Israelisches Olympisches Komitee zieht Konsequenzen aus Regelverstoß
In einer bemerkenswerten Entscheidung hat das israelische Olympische Komitee (OIC) sein eigenes Viererbob-Team bei den Olympischen Winterspielen 2026 disqualifiziert. Der Verband sah sich gezwungen, diese drastische Maßnahme zu ergreifen, nachdem bekannt wurde, dass ein Teammitglied bewusst eine Krankheit vorgetäuscht hatte. Hintergrund dieser ungewöhnlichen Vorgehensweise war der aufrichtige Wunsch des Teams, ihrem Ersatzfahrer Ward Fawarseh eine aktive olympische Teilnahme zu ermöglichen.
Regelwerk lässt nur medizinische Gründe für Wechsel zu
Das olympische Regelwerk erlaubt einen Wechsel innerhalb des Teams ausschließlich bei nachgewiesener Krankheit oder Verletzung eines Stammfahrers. Genau diese Bestimmung nutzte das israelische Viererbob-Team, um ihrem Ersatzmann den langersehnten olympischen Einsatz zu verschaffen. Laut offiziellen Angaben des israelischen Verbandes soll sich Fahrer Uri Zisman absichtlich krankgemeldet haben, obwohl er tatsächlich gesund war.
Die Maßnahmen zur Aufrechterhaltung der Täuschung gingen sogar so weit, dass sich Zisman einer ärztlichen Untersuchung unterzog und eine eidesstattliche Erklärung unterzeichnete. Diese Dokumente waren notwendig, damit das Olympische Komitee offiziell die Genehmigung für einen Ersatzmann beantragen konnte. Das gesamte Team stand geschlossen hinter dieser Entscheidung, die aus ihrer Sicht echter Teamgeist verkörperte.
Disqualifikation nach Eingeständnis der Täuschung
Nachdem die wahre Motivation hinter dem Wechsel bekannt wurde und die Täuschung zugegeben wurde, bewertete das israelische Olympische Komitee die Situation als schwerwiegenden Regelverstoß. In einer offiziellen Stellungnahme bezeichnete das OIC das Verhalten als "unangemessen" und als klaren Verstoß "gegen faire und sportliche Verhaltensweisen".
Sportlich befand sich das israelische Viererbob-Team zum Zeitpunkt der Entscheidung auf dem 24. Rang nach den ersten beiden Läufen des Wettbewerbs. Damit waren alle Medaillenambitionen bereits ausgeschlossen, was die Motivation des Teams erklärt, ihrem Ersatzfahrer noch eine Chance zu geben.
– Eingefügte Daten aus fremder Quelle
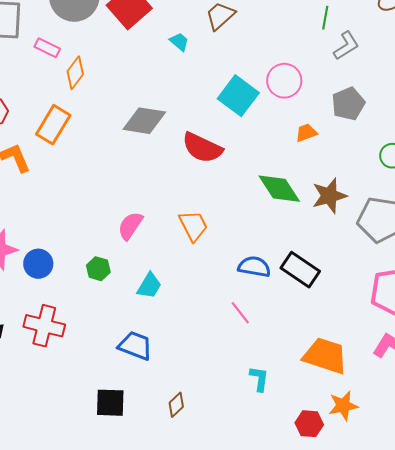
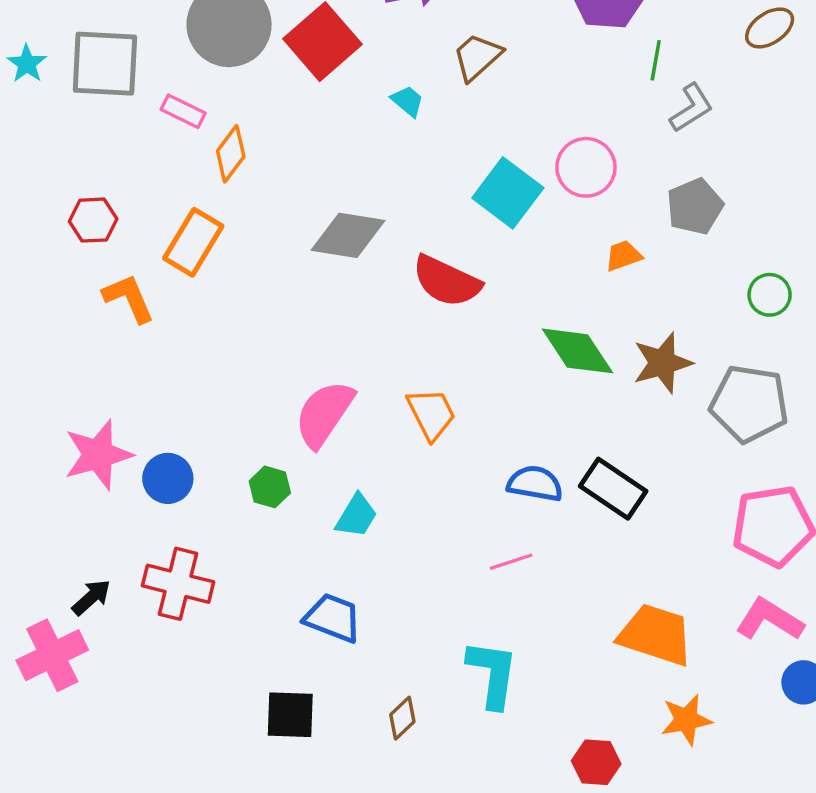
pink semicircle: (130, 226) -> (324, 414), size x1.4
pink line: (240, 313) -> (511, 562), turned -70
cyan L-shape: (259, 379) -> (492, 674), moved, size x1.6
red hexagon: (309, 424) -> (596, 762), moved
Reaktion des Teams auf die Disqualifikation
Pilot AJ Edelmann meldete sich nach der Disqualifizierung über Instagram zu Wort, ohne jedoch direkt auf die konkreten Vorwürfe einzugehen. In seiner Stellungnahme betonte er: "Da unsere Platzierung vor dem letzten Lauf so gut wie feststand, war es uns wichtiger, dass unser Ersatzmann die Möglichkeit hatte, an den Olympischen Spielen teilzunehmen. Das Team entschied sich für den Wechsel."
Edelmann räumte ein, dass der Wettbewerb nicht das gewünschte Ende genommen habe, zeigte sich aber gleichzeitig stolz auf die gemeinsame Geschichte des Teams. Diese ungewöhnliche Situation wirft grundsätzliche Fragen auf über das Spannungsfeld zwischen Teamgeist und regelkonformem Verhalten im Hochleistungssport.
Die Disqualifikation des eigenen Teams durch ein nationales Olympisches Komitee stellt einen äußerst seltenen Vorgang in der olympischen Geschichte dar. Sie unterstreicht die Bedeutung, die sportliche Verbände heute auf die Einhaltung von Fairplay-Regeln legen, selbst wenn dies bedeutet, gegen das eigene Team vorzugehen.